An important book on the 100 year mark of Freud's theory.

On the 100th anniversary of Freud's THE INTERPRETATION OF DREAMS, the philosopher/scientist Owen Flanagan has given readers a facinating synthesis of natural selection and depth psychology in the form of an original theory regarding the purpose and function of dreams. Written in a lively and conversational style, the book dissects such disparate dream-work hypotheses as Freud's, Hobson's and Crick's on its way to a realistic yet human understanding of Hamlet's rub. Dreams are not evolutionary adaptations and do not contribute to the species' survival; they are simply by-products of the neuro-chemical goings-on of sleep, but they do reveal ouselves to ourselves and contribute to personality and identity. This book is a worthwhile companion to Antonio Damasio's THE FEELING OF WHAT HAPPENS from a neurological perspective and Gordon Globus' DREAM LIFE, WAKE LIFE from a philosopical one. Flanagan elaborates on the epistomological musings of Descartes (how can we know if we are ever truly awake and not dreaming?), the moral dilemma of St.
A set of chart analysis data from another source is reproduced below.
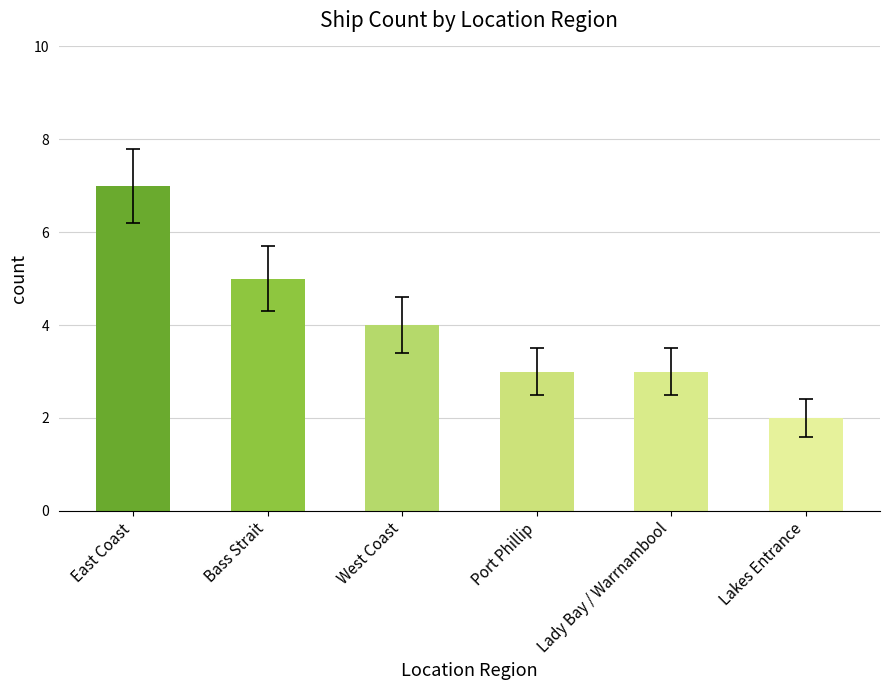

What position from the left is Port Phillip?

4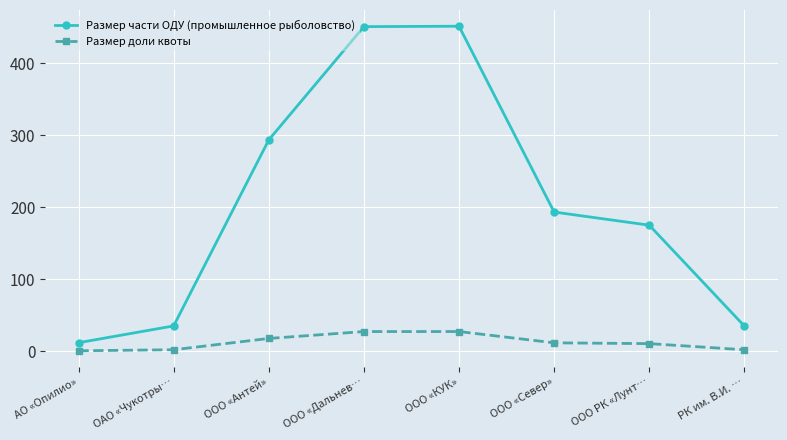

What is the greatest value displayed?

451.1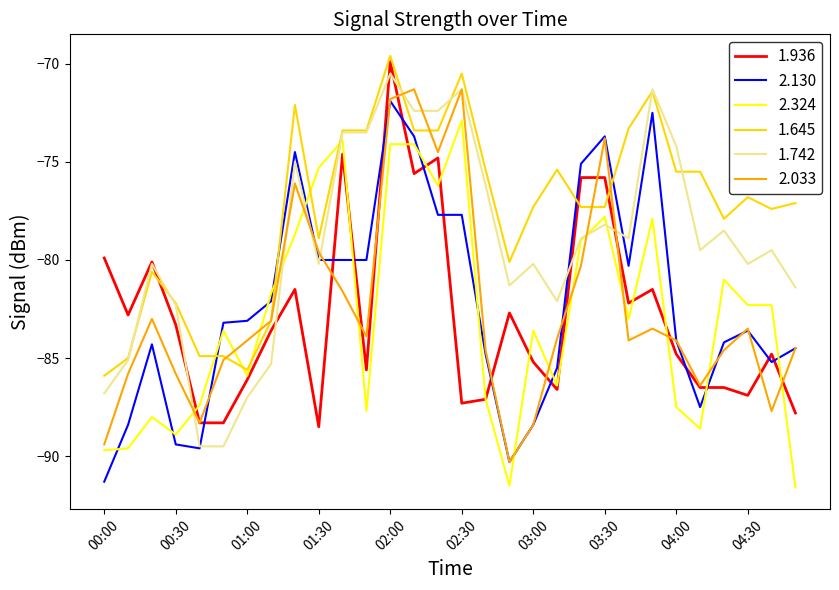

Which series has the largest total across all categories?

1.645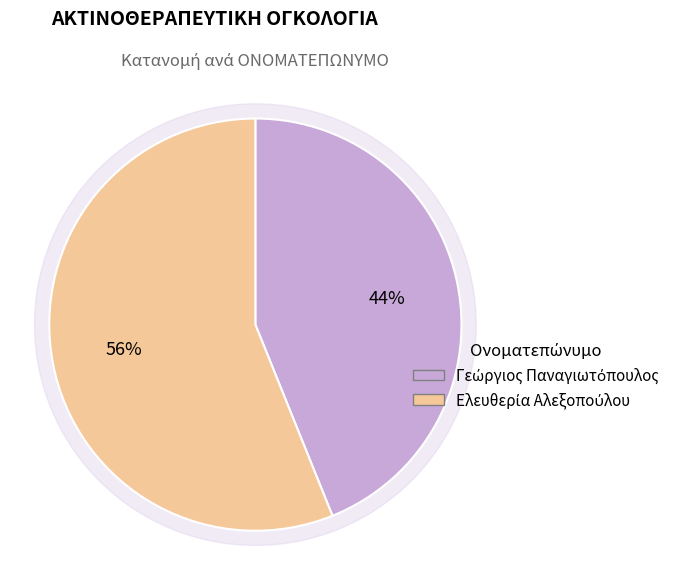

To the nearest percent, what is the difference between the largest and smallest slice percentages?

12%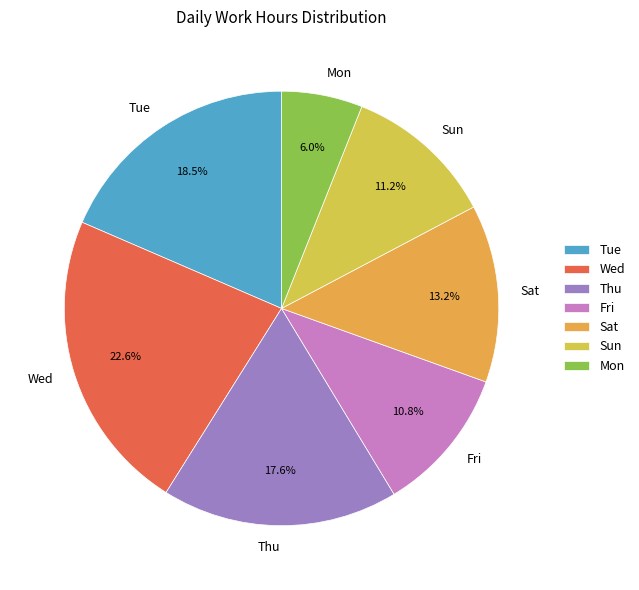

Which category has the biggest portion of the pie?

Wed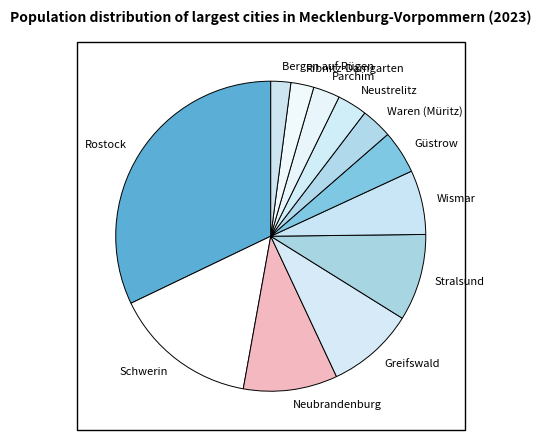

True or false: Waren (Müritz) accounts for 3% of the total.

True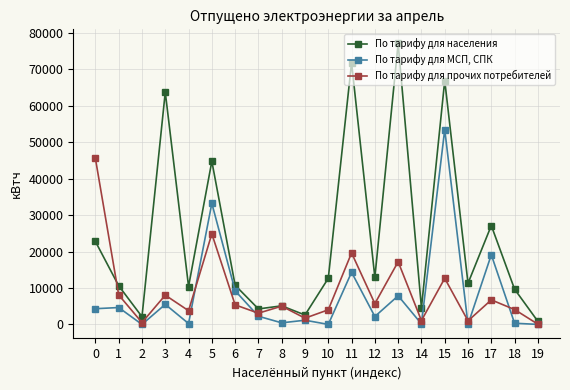

At which category does the chart reach its peak across all series?

13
Augustine (can we truly sin in deams?) and the objectivity challenge of Daniel Dennet (do we actually dream at all or just invent the dream story upon awakening?) While there are interesting examples of dream interpretation here, readers should not look for deep symbolism, creativity wonder stories, Jungian archetypes or a how-to book on decoding one's own dreams. Neither does this book really have much to say about the general evolution of consciousness outside of dreams--Damasio's is the place to go for that. But this is good reading on the cognitive structure of dreams and it is science straight up--an important book as our dreams, along with our lives, move into the next millenium.